Since her first book, the “Write Now!” anthologies have grown in size and scope over the years. Seigel’s first anthology, “Standing Strong! Fillmore & Japantown” was released in 2016 featured 32 contributors from San Francisco’s African American and Japanese American communities. As the workshops continued, Seigel said many of the writers have contributed additional pieces over the years. 

Having edited the latest book with 130 contributors of a wide range of ethnic backgrounds filling 324 pages, Seigel said she will take a break from editing and will enlist the help of other editors in the future. Seigel said she selected the 130 authors in “Essential Truths” by reading submissions with a editorial committee of six other authors, but only she and one other committee member read all of the submissions.

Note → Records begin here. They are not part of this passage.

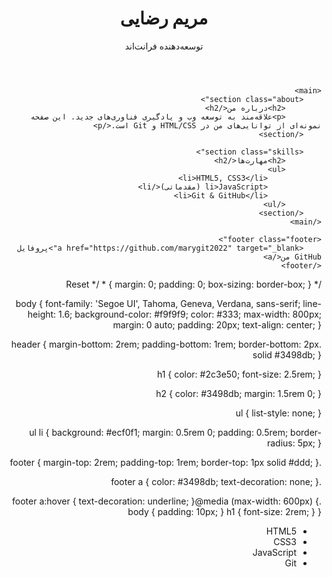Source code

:<!DOCTYPE html>
<html lang="fa" dir="rtl">
<head>
    <meta charset="UTF-8">
    <meta name="viewport" content="width=device-width, initial-scale=1.0">
    <title>رزومه آنلاین | مریم رضایی</title>
    <link rel="stylesheet" href="styles.css">
</head>
<body>
    <header class="header">
        <h1>مریم رضایی</h1>
        <p>توسعه‌دهنده فرانت‌اند</p>
    </header>

    <main>
        <section class="about">
            <h2>درباره من</h2>
            <p>علاقه‌مند به توسعه وب و یادگیری فناوری‌های جدید. این صفحه نمونه‌ای از توانایی‌های من در HTML/CSS و Git است.</p>
        </section>

        <section class="skills">
            <h2>مهارت‌ها</h2>
            <ul>
                <li>HTML5, CSS3</li>
                <li>JavaScript (مقدماتی)</li>
                <li>Git & GitHub</li>
            </ul>
        </section>
    </main>

    <footer class="footer">
        <a href="https://github.com/marygit2022" target="_blank">پروفایل GitHub من</a>
    </footer>
</body>
</html>
/* Reset */
* {
    margin: 0;
    padding: 0;
    box-sizing: border-box;
}

body {
    font-family: 'Segoe UI', Tahoma, Geneva, Verdana, sans-serif;
    line-height: 1.6;
    background-color: #f9f9f9;
    color: #333;
    max-width: 800px;
    margin: 0 auto;
    padding: 20px;
    text-align: center;
}

.header {
    margin-bottom: 2rem;
    padding-bottom: 1rem;
    border-bottom: 2px solid #3498db;
}

h1 {
    color: #2c3e50;
    font-size: 2.5rem;
}

h2 {
    color: #3498db;
    margin: 1.5rem 0;
}

ul {
    list-style: none;
}

ul li {
    background: #ecf0f1;
    margin: 0.5rem 0;
    padding: 0.5rem;
    border-radius: 5px;
}

.footer {
    margin-top: 2rem;
    padding-top: 1rem;
    border-top: 1px solid #ddd;
}

.footer a {
    color: #3498db;
    text-decoration: none;
}

.footer a:hover {
    text-decoration: underline;
}@media (max-width: 600px) {
    body {
        padding: 10px;
    }
    h1 {
        font-size: 2rem;
    }
}<link rel="stylesheet" href="https://cdnjs.cloudflare.com/ajax/libs/font-awesome/6.4.0/css/all.min.css">
<ul>
    <li><i class="fab fa-html5"></i> HTML5</li>
    <li><i class="fab fa-css3-alt"></i> CSS3</li>
    <li><i class="fab fa-js"></i> JavaScript</li>
    <li><i class="fab fa-git"></i> Git</li>
</ul>
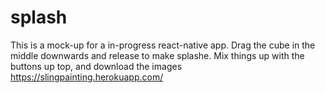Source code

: # splash
This is a mock-up for a in-progress react-native app. 
Drag the cube in the middle downwards and release to make splashe. Mix things up with the buttons up top, and download the images
https://slingpainting.herokuapp.com/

“They had come in expecting to read maybe a third (of) the number of submissions,” she said.

While she is not working on the next anthology yet, Seigel said she has a couple of other projects forthcoming. One, she said will be a series of 10 mini publications about talking to strangers on the street. She also hopes to finish the first volume of her memoir, which will focus on the Issei pioneers that preceded her.

Seigel encouraged more Japanese Americans to write down and tell their stories, even if it is just to tell their children. 

She said she continues to hold her writing workshops, and invites others to join.

“It’s a loose, informal family,” she said. “Write Now! encourages everyone to bring their own experience, perspective and writing style to the table. There’s no one right way to write. Reading your work and getting positive feedback is the best way to improve your writing.”